• Dataset entries
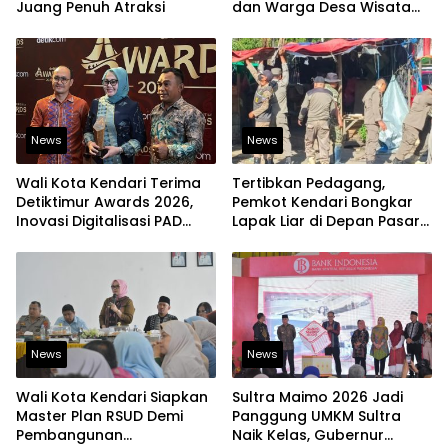
Juang Penuh Atraksi
dan Warga Desa Wisata
Namu Sudah Bisa
Mengakses Transaksi
Digital
News
News
Wali Kota Kendari Terima
Tertibkan Pedagang,
Detiktimur Awards 2026,
Pemkot Kendari Bongkar
Inovasi Digitalisasi PAD
Lapak Liar di Depan Pasar
Diakui Tingkat Nasional
Sentral
News
News
Wali Kota Kendari Siapkan
Sultra Maimo 2026 Jadi
Master Plan RSUD Demi
Panggung UMKM Sultra
Pembangunan
Naik Kelas, Gubernur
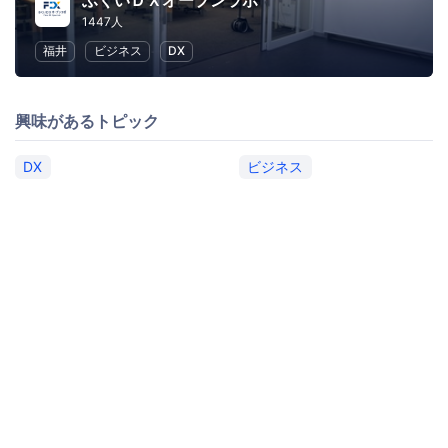
ふくいＤＸオープンラボ
1447人
福井
ビジネス
DX
興味があるトピック
DX
ビジネス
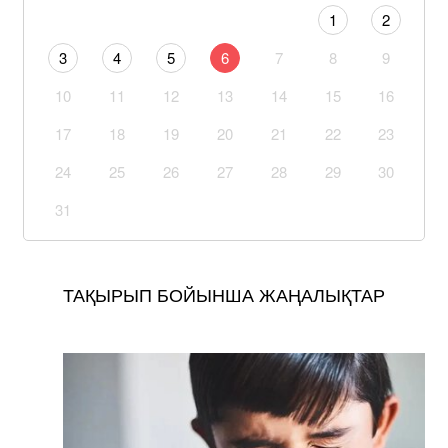
1
2
3
4
5
6
7
8
9
10
11
12
13
14
15
16
17
18
19
20
21
22
23
24
25
26
27
28
29
30
31
ТАҚЫРЫП БОЙЫНША ЖАҢАЛЫҚТАР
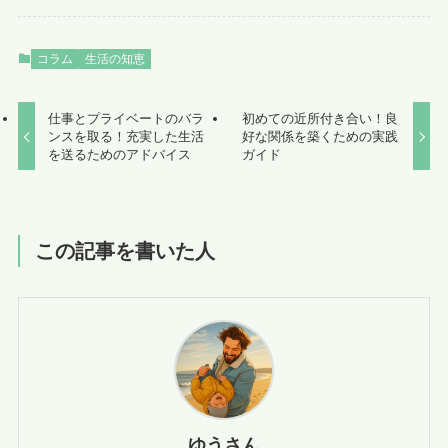
コラム
生活の知恵
仕事とプライベートのバラ
初めての近所付き合い！良
ンスを取る！充実した生活
好な関係を築くための実践
を送るためのアドバイス
ガイド
この記事を書いた人
ゆうさん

• EXERCISE REQUIREMENTS
Set down, exactly and only, the lines running from the one holding "初めての近所付き合い！良" through the end of the records above, both ends included.

• EXERCISE RESPONSE
初めての近所付き合い！良
ンスを取る！充実した生活
好な関係を築くための実践
を送るためのアドバイス
ガイド
この記事を書いた人
ゆうさん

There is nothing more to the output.